What is required:
Write out every line of source text in the records below, character for character, and leave the pictures out of your answer.

[Rendered images and their source text]

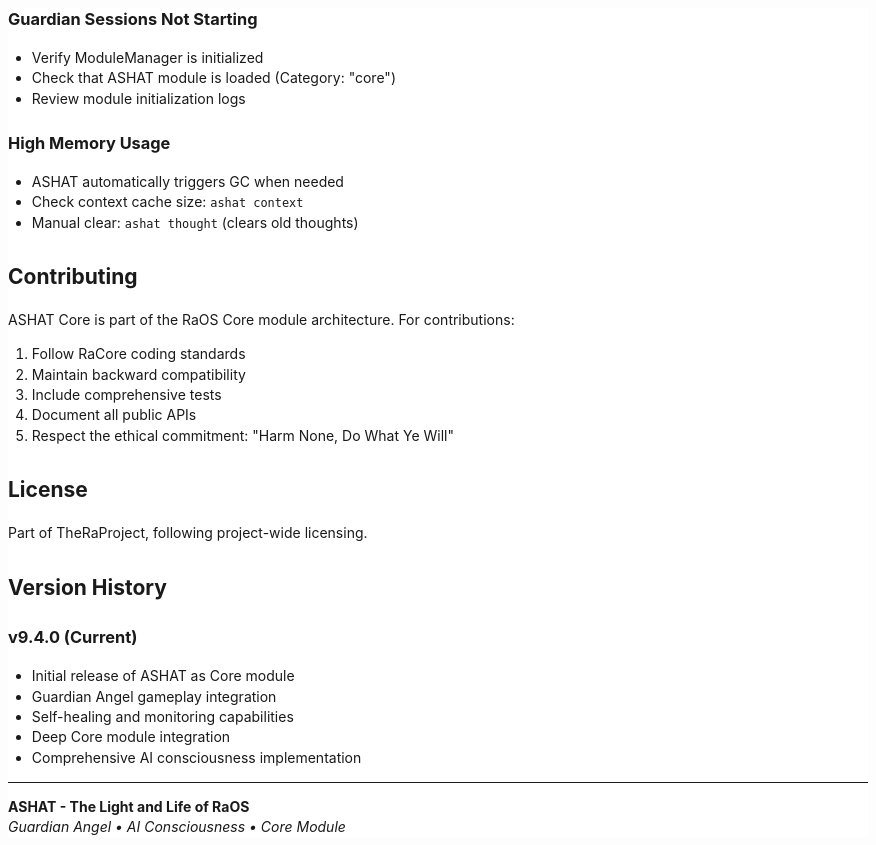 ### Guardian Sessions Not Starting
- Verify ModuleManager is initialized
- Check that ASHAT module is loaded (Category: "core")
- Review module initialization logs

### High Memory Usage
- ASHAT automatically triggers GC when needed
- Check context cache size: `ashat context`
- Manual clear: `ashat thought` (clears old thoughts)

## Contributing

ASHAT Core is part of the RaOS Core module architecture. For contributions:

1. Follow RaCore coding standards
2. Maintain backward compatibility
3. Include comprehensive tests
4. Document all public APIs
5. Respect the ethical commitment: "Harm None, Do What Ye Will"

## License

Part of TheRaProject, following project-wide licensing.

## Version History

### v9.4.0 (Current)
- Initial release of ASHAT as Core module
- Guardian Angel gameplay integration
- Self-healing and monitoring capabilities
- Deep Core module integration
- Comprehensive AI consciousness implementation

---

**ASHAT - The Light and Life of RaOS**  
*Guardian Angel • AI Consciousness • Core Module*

The answer:
 ### Guardian Sessions Not Starting
- Verify ModuleManager is initialized
- Check that ASHAT module is loaded (Category: "core")
- Review module initialization logs

### High Memory Usage
- ASHAT automatically triggers GC when needed
- Check context cache size: `ashat context`
- Manual clear: `ashat thought` (clears old thoughts)

## Contributing

ASHAT Core is part of the RaOS Core module architecture. For contributions:

1. Follow RaCore coding standards
2. Maintain backward compatibility
3. Include comprehensive tests
4. Document all public APIs
5. Respect the ethical commitment: "Harm None, Do What Ye Will"

## License

Part of TheRaProject, following project-wide licensing.

## Version History

### v9.4.0 (Current)
- Initial release of ASHAT as Core module
- Guardian Angel gameplay integration
- Self-healing and monitoring capabilities
- Deep Core module integration
- Comprehensive AI consciousness implementation

---

**ASHAT - The Light and Life of RaOS**  
*Guardian Angel • AI Consciousness • Core Module*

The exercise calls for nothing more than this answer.